As also mentioned during the first ERP session organised by Profoss, lots of open source companies are still searching their definitive business model. This is again put forth by an article from Stuart Cohen (former CEO of Open Source Development Labs) in BusinessWeek. His point is that support businesses are not sustainable because open source software is of great quality. Quite a big shortcut I think, but it has the benefit to have generated an interesting discussion on slashdot.

Orbitz publishes 2 open source monitoring projects

InfoQ is reporting the release of 2 open source projects by Orbitz, a big online travel company.

The first project is for the java platform: ERMA (Extremely Reusable Monitoring API), is "an instrumentation API that has been designed to be applicable for all monitoring needs" with the goal to "make instrumentation as simple as logging".

The second, built with Python, is Graphite, "a highly scalable real-time graphing system". this project seems similar to MRTG and RRDTool.

Microsoft sponsor of the Open Source Census

Microsoft has become a sponsor of the Open Source Census Project. Announced in december, and officially launched earlier this year, the project seems to be gathering steam at the sponsoring level. And as expected, this announcement as been followed by some reactions and coverage.

About the data collection: you can already access to the census reports, which currently are based on 1,316 machines scanned.

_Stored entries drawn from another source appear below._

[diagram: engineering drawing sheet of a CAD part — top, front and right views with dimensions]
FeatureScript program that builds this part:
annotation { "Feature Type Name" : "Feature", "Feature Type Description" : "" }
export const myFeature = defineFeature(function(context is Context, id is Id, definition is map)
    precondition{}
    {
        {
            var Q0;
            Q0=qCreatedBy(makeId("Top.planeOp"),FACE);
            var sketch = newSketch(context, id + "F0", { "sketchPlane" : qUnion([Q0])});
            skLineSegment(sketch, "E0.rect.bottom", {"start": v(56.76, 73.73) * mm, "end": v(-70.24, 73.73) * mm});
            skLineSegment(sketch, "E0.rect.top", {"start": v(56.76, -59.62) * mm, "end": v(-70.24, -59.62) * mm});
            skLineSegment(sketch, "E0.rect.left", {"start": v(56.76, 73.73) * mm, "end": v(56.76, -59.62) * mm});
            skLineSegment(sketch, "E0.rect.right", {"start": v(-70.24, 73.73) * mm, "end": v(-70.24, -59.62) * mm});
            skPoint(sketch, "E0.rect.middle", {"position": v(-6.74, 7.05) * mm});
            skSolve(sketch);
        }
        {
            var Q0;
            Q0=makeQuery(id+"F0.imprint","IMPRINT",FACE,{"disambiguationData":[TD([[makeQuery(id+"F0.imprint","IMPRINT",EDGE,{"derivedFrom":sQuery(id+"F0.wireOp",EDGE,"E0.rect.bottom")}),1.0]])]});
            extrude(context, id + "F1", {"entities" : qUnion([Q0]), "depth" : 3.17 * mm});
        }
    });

Which is quite limited to be statistically representative.

As read on OStatic.

$1.7 billion revenue for stand-alone FOSS

A recent IDC report mentioned that 2007 revenue for stand-alone FOSS was $1.7 billion, and that it was projected to reach $4.8 billion by 2012.

Building Open source projects from commercial products

Started an open source project from a commercial product is not easy. If the time has passed when open source was seen as the panacea to revive a dying product, the difficulties to reach success still are the same, as is illustrated by Sun's OpenSolaris difficulties building a community of contributors. But is a community of contributors really what Sun wants?

Building a community requires openness of the code, the development process, and the pricipal developers, ie developers from the company initially developing the product. But Sun's certainly not the worst example.

Web meetings with an open source solution

Dimdim is a web conferencing platform, that chose to publish an open source version of its software. Features include the ability to run slideshow presentations, hold collaborative freehand drawing sessions, chat (in groups or privately), and share desktops. This is not only interesting for technically savvy users, but also for manufacturers looking to integrate webconferencing in their solutions.

10 years mozilla

10 years ago, on 31 march 1998, the source code for Netscape's Communicator 5.0 product was released. It is certainly worth a mention, as it was a significant step in Open source's spread. The Mozilla Public License has also been used as a foundation by other projects.

It might have been a difficult start, with complete rewrites being the only solution in some cases and bringing numerous delays, but those days a far way now. Mozilla is now an independent organisation that launched a for-profit subsidiary based on Firefox' success.

Affero GPL now OSI approved

Although there's no trace of a formal announcement, the Affero GPL is now an OSI approved license. The Affero GPL requires that you share your code changes whatever distribution channel you use: software as a service, or traditional software distribution. This is particularly important as more and more software is offered as a service on the web.

Read more on The Open Road and the Mobile Open Source blog from Funambol.

Open source and businesses: some reactions

Free/OPen Source software is viable for enterprise usage, but there has to be some caution from both sides to understand the reasoning of the other party. Computerworld has a story giving some reactions and examples with Mysql, JBoss, RedHat.